Wisdom is not measured in utils. It is NOT a lot of things, as it pertains in all ways to the limits circumscribed by sacred NOs to the infinite pleas and demands of men. People, who feel too often more useless than they want to, don’t like to be told no.
These experiences of confinement on this side of uselessness open a door to fear, a more than natural fear definitive of our given lives. “Fear of God is the beginning of wisdom”—even Jesus does not teach to pray that God be our friend or even our use-maker but that He forgive us for crossing, as always we do, his sacred No. accepting this relationship is our sacred Yes.
But God’s NOs and those of wisdom are in fact quite parsimonious. And the affirmative commandments are too, in a certain reading: love God and love your neighbor as you would love yourself. This leaves room for a superabundant field of knowledge, a most useful thing—divinely so—indeed.
-James Poulos, executive editor of The American Mind
-David Bahr, managing editor of The American Mind
Wisdom has an interesting and underrated characteristic: you can borrow it from other people. Intelligence is by definition a capacity that you have—the extent to which it may be developed and cultivated is one thing, but in itself it is a faculty that you possess in some large or small measure to use at your own will, like a singing voice or a talent for cooking. Faced with a math problem or a logic puzzle, for example, the essential test of your intelligence is how effectively you, and no one else, can figure it out.
But wisdom can be sought from others, taken, accepted, and applied whether one can personally see the sense of it or not. The willingness to do this seeking and accepting is in fact itself one of the rudiments of wisdom: “be not wise in your own understanding.” There’s a reason why Proverbs, the Bible’s essential book of wisdom, is framed as a series of instructions from father to son—“listen to a father’s instruction / pay attention and get understanding / I give you sound learning / so do not forsake my teaching.”

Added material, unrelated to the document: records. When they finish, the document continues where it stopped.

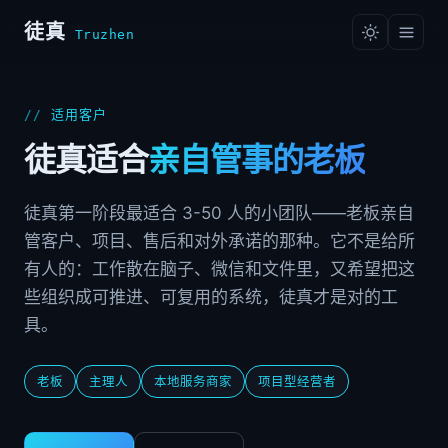
徒真
Truzhen
适用客户
徒真适合
亲自管事的老板
徒真第一阶段最适合 3-50 人的小团队——老板亲自
管客户、项目、售后和对外承诺的那种。它不是给所
有人的：工作散在脑子、微信和文件里，又希望把这
些组织成可推进、可复用的系统，徒真才是对的工
具。
老板
主理人
本地服务商家
项目型经营者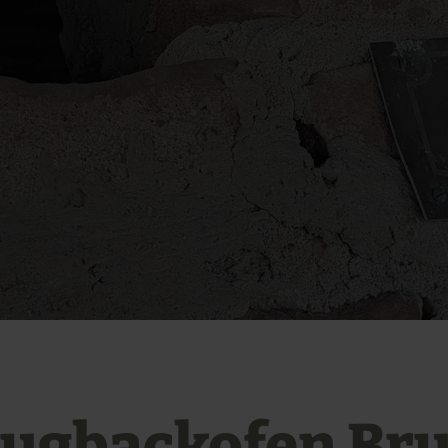
ugbackofen Br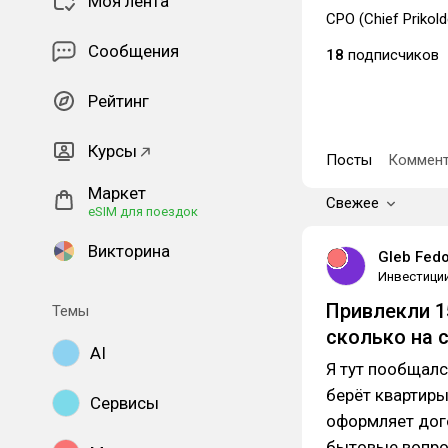
Моя лента
CPO (Chief Prikold
Сообщения
18
подписчиков
Рейтинг
Курсы
Посты
Коммент
Маркет
Свежее
eSIM для поездок
Викторина
Gleb Fed
Инвестици
Привлекли 15
Темы
сколько на 
AI
Я тут пообщалс
берёт квартиры
Сервисы
оформляет дого
бытовые вопро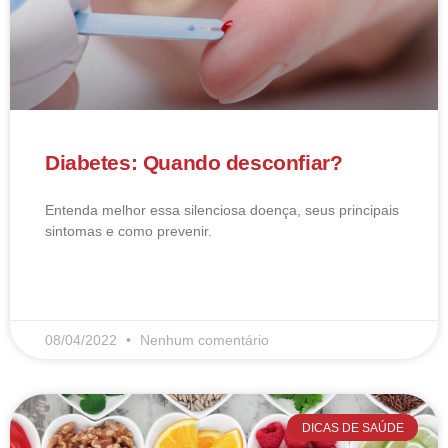
Diabetes: Quando desconfiar?
Entenda melhor essa silenciosa doença, seus principais
sintomas e como prevenir.
LEIA MAIS
08/04/2022
Nenhum comentário
DICAS DE SAÚDE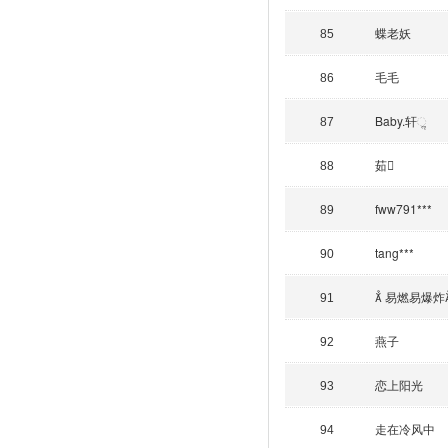
蝶老妖
85
毛毛
86
Baby.轩ૢ
87
茹
88
fww791***
89
tang***
90
 易燃易爆炸
91
燕子
92
恋上阳光
93
走在冷风中
94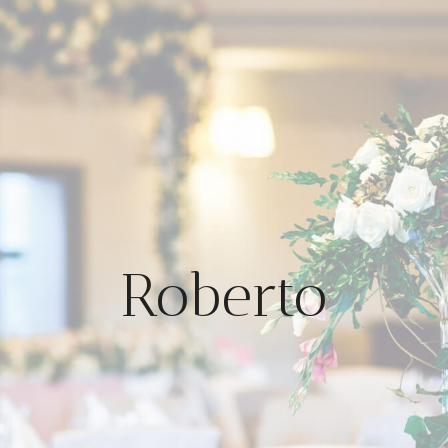
Roberto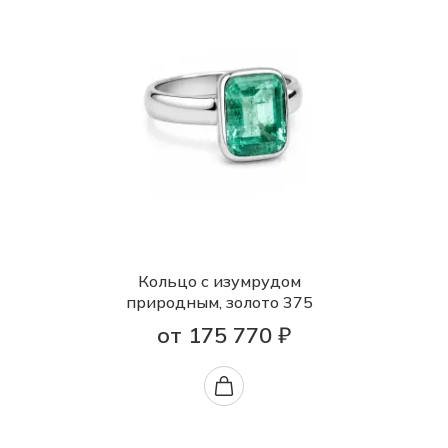
Кольцо с изумрудом
природным, золото 375
от 175 770 ₽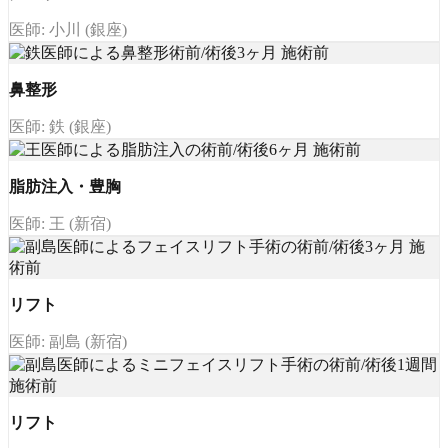
医師: 小川 (銀座)
鼻整形
医師: 鉄 (銀座)
脂肪注入・豊胸
医師: 王 (新宿)
リフト
医師: 副島 (新宿)
リフト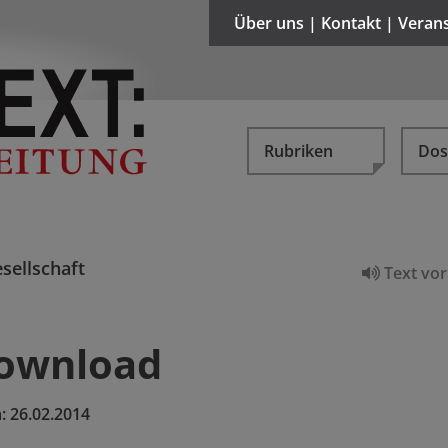
Über uns | Kontakt | Veran
Rubriken
Dos
sellschaft
Text vor
Download
:
26.02.2014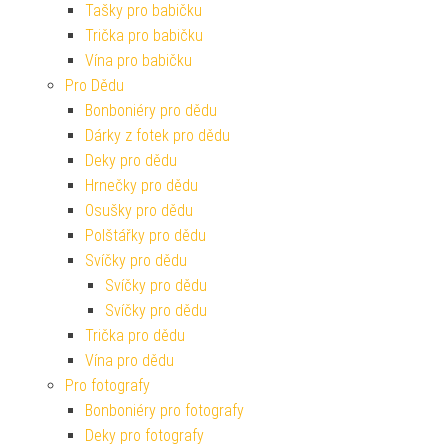
Tašky pro babičku
Trička pro babičku
Vína pro babičku
Pro Dědu
Bonboniéry pro dědu
Dárky z fotek pro dědu
Deky pro dědu
Hrnečky pro dědu
Osušky pro dědu
Polštářky pro dědu
Svíčky pro dědu
Svíčky pro dědu
Svíčky pro dědu
Trička pro dědu
Vína pro dědu
Pro fotografy
Bonboniéry pro fotografy
Deky pro fotografy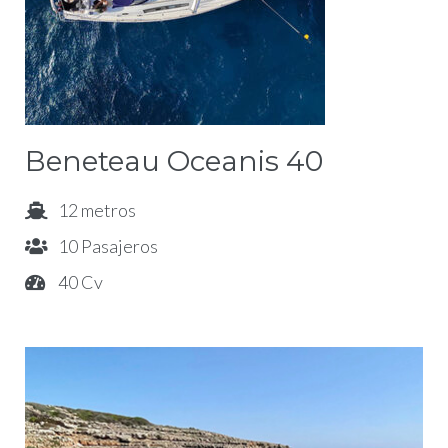
Beneteau Oceanis 40
12 metros
10 Pasajeros
40 Cv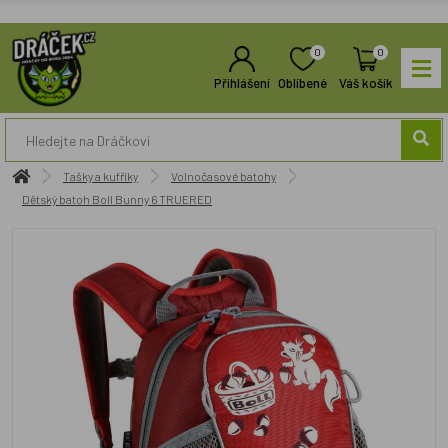
0
0
Přihlášení
Oblíbené
Váš košík
Tašky a kufříky
Volnočasové batohy
Dětský batoh Boll Bunny 6 TRUERED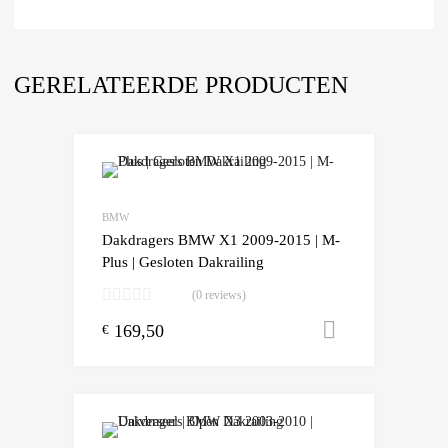
GERELATEERDE PRODUCTEN
Add to Wishlist
Add to Compare
BMW
Dakdragers BMW X1 2009-2015 | M-
Plus | Gesloten Dakrailing
(0 reviews)
169,50
Toevoegen
€
Add to Wishlist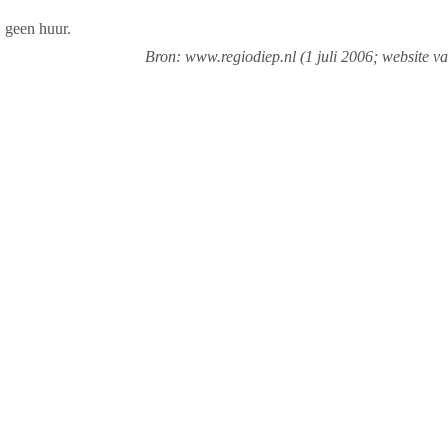
 geen huur.
Bron: www.regiodiep.nl (1 juli 2006; website va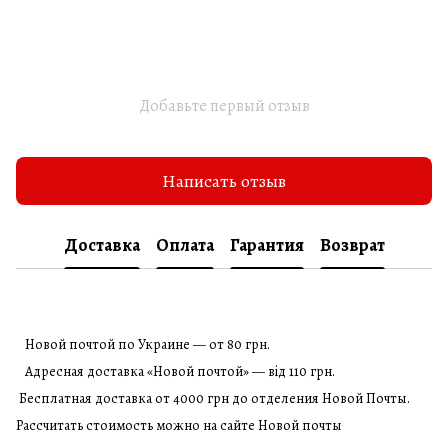
Добавьте первый отзыв
Написать отзыв
Доставка
Оплата
Гарантия
Возврат
Новой почтой по Украине — от 80 грн.
Адресная доставка «Новой почтой» — від 110 грн.
Бесплатная доставка от 4000 грн до отделения Новой Почты.
Рассчитать стоимость можно на сайте Новой почты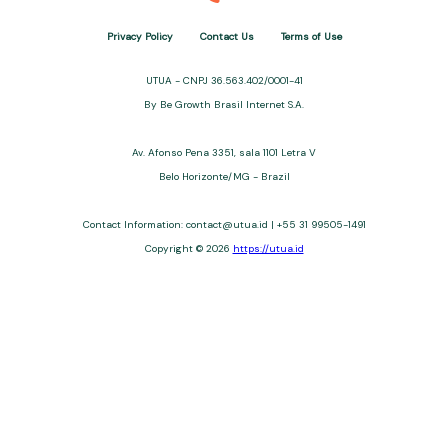
Privacy Policy
Contact Us
Terms of Use
UTUA - CNPJ 36.563.402/0001-41
By Be Growth Brasil Internet S.A.
Av. Afonso Pena 3351, sala 1101 Letra V
Belo Horizonte/MG - Brazil
Contact Information:
contact@utua.id
| +55 31 99505-1491
Copyright © 2026
https://utua.id
UTUA offers free content about credit cards, digital banks, loans,
and third-party financial services. We are not a financial
institution, are not always affiliated, and do not charge for
access. Recommendations are for informational purposes only
and do not constitute advice; please consult professionals.
Approvals and terms (12–60 months, APRs 3–22%) depend on
the issuer. Example: a $10,000 loan, 36 months, 3% APR, costs
$10,470. We may receive affiliate commissions. We comply with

And again: “the beginning of wisdom is this: Get wisdom. / Though it cost all you have, get understanding.” Paradoxically, the essence of being wise is to perceive one’s own lack of wisdom and to feel its want acutely. As the Scripture succinctly illustrates, this longing for wisdom comes with a recognition of it in others, and a willingness to submit to their instruction as superior to one’s own judgment.
Thus it is no contradiction to say that the beginning of wisdom is also “fear of the Lord,” which means accepting and confessing that there will always, for your whole eternal life, be a consciousness higher than yourself from whom you must accept instruction. This is kind of a pain in the ass and involves daily self-discipline. But like all self-discipline, the annoyance of it is immeasurably outweighed by the vast riches it produces. Hence wisdom is far and away more valuable than intelligence: the source of the former is infinite, and its resources are therefore by necessity greater than those of your own measly intelligence. Seek wisdom, then, at any cost—and be not wise in your own understanding, ya schmuck.